#### AVAILABLE DATA

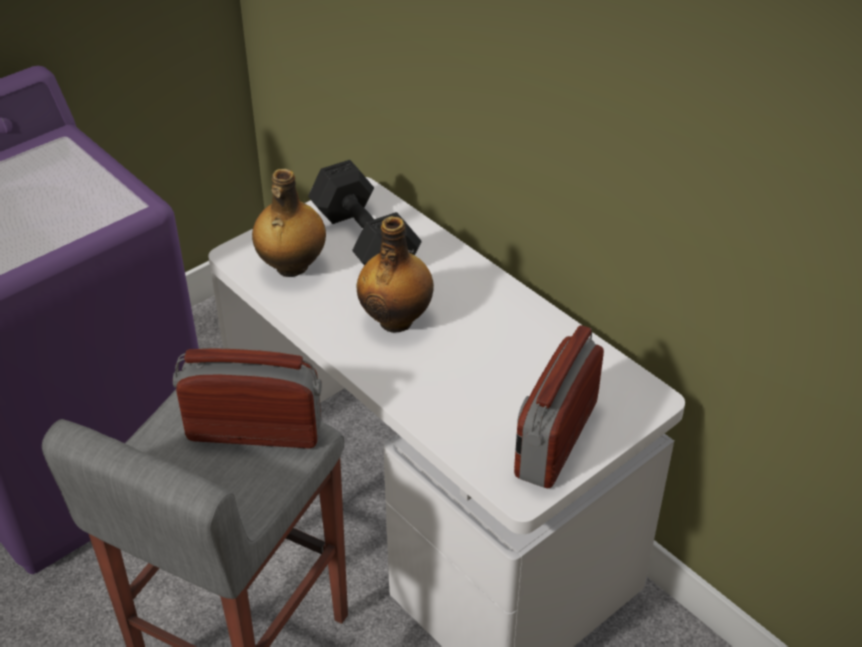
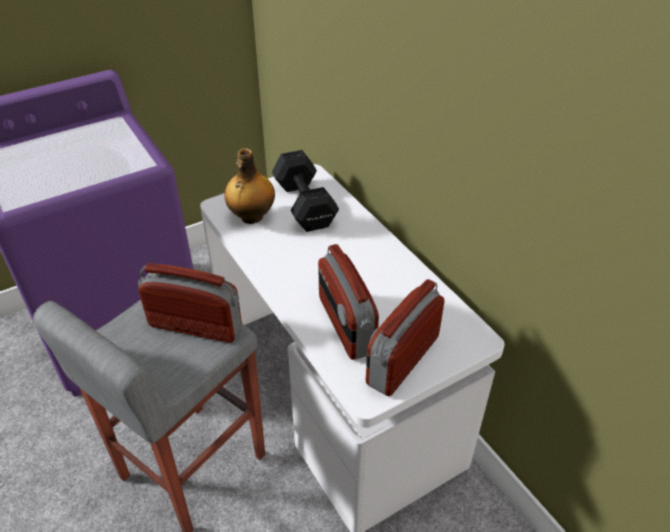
camera: 10 degrees right, 0 degrees up
bottle [357,216,434,333] -> none
none -> radio [318,244,379,360]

########

**PROMPT:**
Please restate the material word for word; the pictures stay out.

**FINISHED TASK:**
camera: 10 degrees right, 0 degrees up
bottle [357,216,434,333] -> none
none -> radio [318,244,379,360]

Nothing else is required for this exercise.